Are we using the data to improve outcomes in our clinical and non-clinical departments?
Are we prepared to allow others to use our data to evaluate patterns and trends in our care that we may have ignored?
What steps can we take to improve our use of data across the enterprise this year? What investments need to be made, and how will we measure the impact?
LARGE COMPARATIVE DATA EFFORTS
Many states aggregate the volumes of data from hospital encounters and compile them into datasets for further analysis and research. The Agency for Healthcare Research and Quality has further integrated these hospital administrative datasets into the National Inpatient Sample, which provides extensive data on hospital encounters, patient characteristics, organizational structure, and resource utilization associated with each discharge. These datasets can be useful as research and policy tools but are often less reliable for the improvement of patient care.
In addition, many professional organizations, EMR vendors, and contracted entities receive an organization’s data through subscriptions for benchmarking. Often, these groups, for a fee, provide comparative performance across a range of indicators and member institutions for those who subscribe. Benchmarking compares your organization to others that are similar in terms of size, case mix, capability, and organizational structure. For example, you would not want to benchmark outcomes for an illness in your cardiac center to one that performs cardiac surgery and transplantation if you do not offer these services.

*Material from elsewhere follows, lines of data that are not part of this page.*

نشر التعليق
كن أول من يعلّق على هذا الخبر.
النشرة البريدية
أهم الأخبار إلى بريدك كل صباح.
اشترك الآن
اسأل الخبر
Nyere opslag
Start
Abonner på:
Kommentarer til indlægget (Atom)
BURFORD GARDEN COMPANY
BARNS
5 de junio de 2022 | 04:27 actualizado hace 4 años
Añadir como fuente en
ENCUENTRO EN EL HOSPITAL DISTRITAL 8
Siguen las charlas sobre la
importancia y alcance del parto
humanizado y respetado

Using large databases has its advantages. For example, many of these databases provide broad characterizations of epidemiologic and system-level problems, thereby allowing inferences regarding large groups of patients. In addition, these databases provide important reference points for subsequent and specialized studies on specific patient groups, like the elderly, children, or patients with a specific condition like heart disease or undergoing surgical procedures. Also, the large number of discharges in these databases is especially important for attempting to analyze comparatively rare conditions or events with sufficient statistical power than can be analyzed in single institution studies.

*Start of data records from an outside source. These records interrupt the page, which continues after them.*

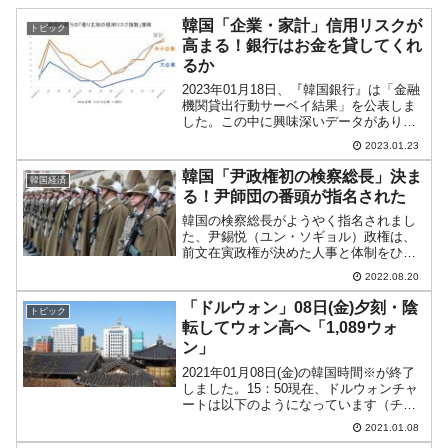
韓国「企業・家計」信用リスクが
トピック
高まる！銀行はお金を貸してくれ
るか
2023年01月18日、『韓国銀行』は「金融
機関貸出行動サーベイ結果」を公表しま
した。この中に興味深いデータがありま
す。韓国内の銀行が「お金を貸し出す際
2023.01.23
の信用リスク」がどのくらいなのかを示
した指数のデータです。この数字が大き
韓国「尹政権初の検察総長」決ま
韓国経済
ければ貸し出しリ...
る！尹師団の番頭が指名された
韓国の検察総長がようやく指名されまし
た、尹錫悦（ユン・ソギョル）政権は、
前文在寅政権が決めた人事と体制をひっ
くり返し、検察庁の再配置、戦力集中が
2022.08.20
行いました。これは、尹錫悦（ユン・ソ
ギョル）大統領と、尹大統領の秘蔵っ子
「ドルウォン」08日(金)夕刻・陰
トピック
である韓東勳（ハン・ドン...
転してウォン高へ「1,089ウォ
ン」
2021年01月08日(金)の韓国時間※が終了
しました。15：50現在、ドルウォンチャ
ートは以下のようになっています（チャ
ートは『Investing.com』より引用：以下
2021.01.08
同）。陰転しました！ ウォン高方向へ向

While there are important advantages to participating in some of these efforts, realize that your patients’ data are valuable, and you must ensure that your organization is getting a sufficient return on sharing these data. This return can be measured in clinical or business terms.

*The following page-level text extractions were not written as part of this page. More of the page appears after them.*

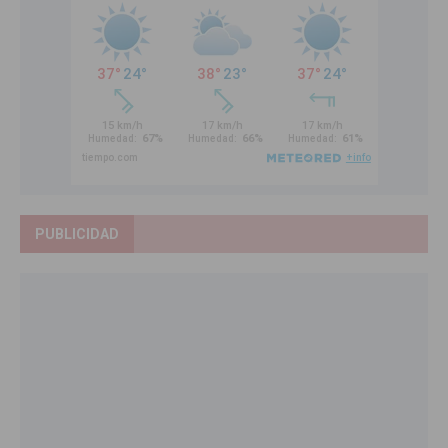
PUBLICIDAD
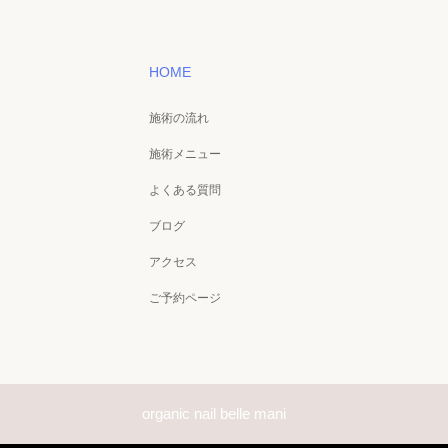
HOME
施術の流れ
施術メニュー
よくある質問
ブログ
アクセス
ご予約ページ
organic nail belle mani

For example, are there sufficient comparative reports that provide guidance on improvement efforts you should undertake? Will your team be trained and provided with software that improves their ability to use the outputs? Do you have a team of improvement individuals who can shepherd these projects to improve outcomes? How will your data be protected and used? Will your organization’s performance be rated in aggregate reports, and who will have access to those reports?
CONCLUSION
It seems that everyone is in pursuit of an organization’s data, which have become the commodity for healthcare; the organizations with the largest database of patients and physicians are winners. Physician leaders are uniquely positioned to provide expertise at multiple levels of the conversation regarding data. Poole and colleagues provide an important reference and some questions for those of you considering big data collaborations in which you share your organization’s data.
Physician leaders should ensure that before sharing this valuable commodity, they are getting the most out of their little data for the benefit of their patients, organizations, and communities.
Count your change so that you know beforehand what benefits your organization and community can expect from data-sharing and how those benefits will be derived and measured.